As I reflect back on the strong assertive counselors while I was on the revolving door plan of treatment centers, I understand today why 2 empty folding chairs were put on either side of me during family group. I understand why I went through other family groups alone and was extended a few more weeks before staff reluctantly let me go back to that insanity. I felt total shame and a sort of spotlight on me at the time, but trusted the process somewhat. ‘You are never going to get what you want from those people Chris’ was said to me over and over. And they were exactly right. Those people are dead or the walking dead-all of them. There is illness, isolation, violence and dis-ease with life. Nothing changes if nothing changes.
I reflect back to another wonderful female counselor that I sat in front of, sick, lost and completely defeated. I had my precious 4 year old daughter with me, this being one of the only treatment centers in the country that took women and their children so affected by our illness. She said ‘be the mother to her you always wanted Chris….’ A light went on and everything changed.

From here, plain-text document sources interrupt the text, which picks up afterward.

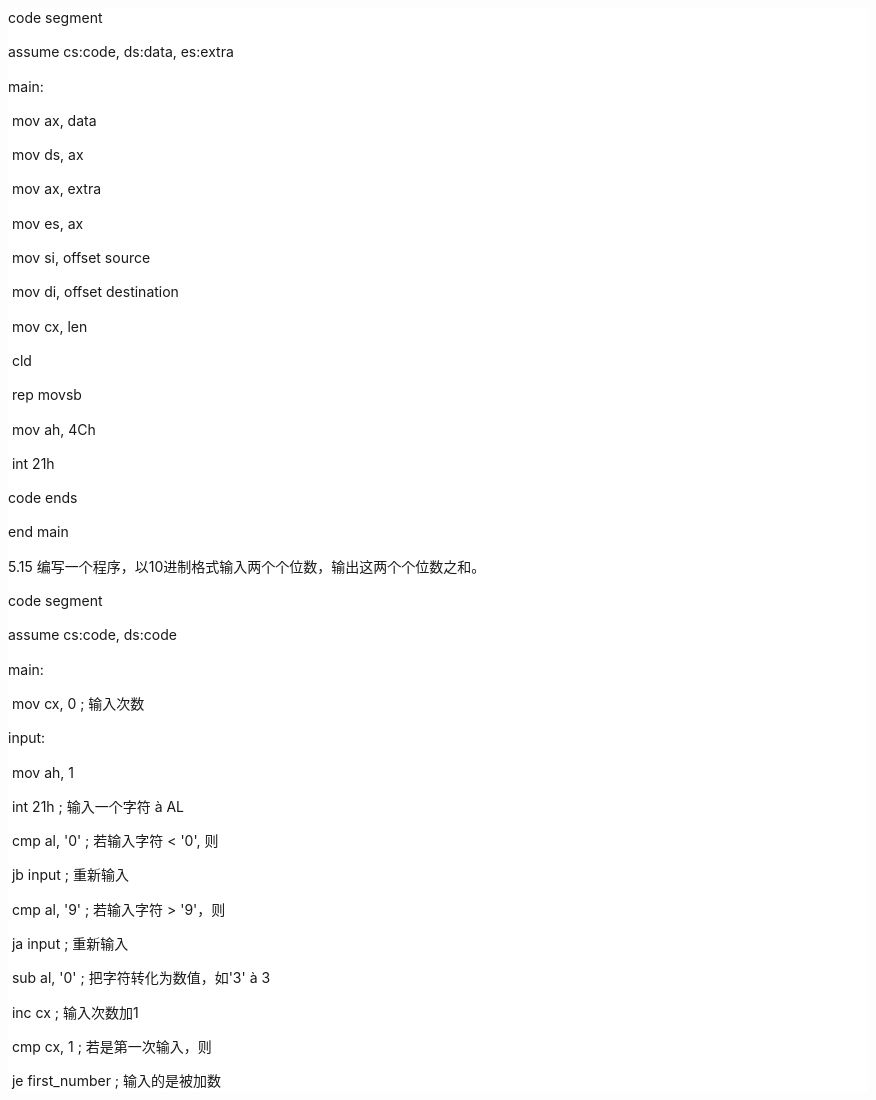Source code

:   code segment

  assume cs:code, ds:data, es:extra

  main:

​    mov ax, data

​    mov ds, ax

​    mov ax, extra

​    mov es, ax

​    mov si, offset source

​    mov di, offset destination

​    mov cx, len

​    cld

​    rep movsb

​    mov ah, 4Ch

​    int 21h

  code ends

  end main

 

5.15 编写一个程序，以10进制格式输入两个个位数，输出这两个个位数之和。

  code segment

  assume cs:code, ds:code

  main:

​    mov cx, 0    ; 输入次数

  input:

​    mov ah, 1

​    int 21h     ; 输入一个字符 à AL

​    cmp al, '0'   ; 若输入字符 < '0', 则

​    jb input     ; 重新输入

​    cmp al, '9'   ; 若输入字符 > '9'，则

​    ja input     ; 重新输入

​    sub al, '0'   ; 把字符转化为数值，如'3' à 3

​    inc cx      ; 输入次数加1

​    cmp cx, 1     ; 若是第一次输入，则

​    je first_number ; 输入的是被加数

We went to Disney (this was close to Anaheim) and rode every ride there was! We went to Universal, Sea World and Broadway shows. We played Pretty Pretty Princess and Candyland until I wanted to scream. I never missed any function she was in, volley ball, parent teacher conference, science fair, prom and homecoming. She had slumber parties and birthday parties. Most importantly, we talked, loved, I sang to her, rocked her and dried her tears, assuring her that it will be OK. And never, ever would I strike her.

When I turned 40, someone in the rooms suggested I throw myself a birthday party and get off of what I didn’t have. I announced it at the Westside club in Traverse City a few weeks ahead. These people knew me and my daughter for a long time-pain and all. Every single person in that club showed up along with their kids, their dogs and tons of food and gifts. It was magic.

I have since had many ‘gypsy Thanksgivings’-a full meal for those who have nowhere to go or those who chose to go to the family drunk fest and came over for pie and fellowship, trying to process what happened. I have had Christmas trees fully decorated and quietly set in my home while we were out. I have had secret Santa’s making sure my daughter never went without. Chords of wood were delivered, stacked and left anonymously. Scholarships were awarded when I thought I was out of options to finish college. Cars were sold to me with a handshake and trust that I would pay monthly, and I did just that. There are many to talk with, many that encourage, and applaud when I celebrate another year sober, have that diploma in my hand, or just need an ear to listen. I have been touched by many and hope that I have returned the love. You are not alone, you are not bad, and you are not broken. You are a part of the Divine.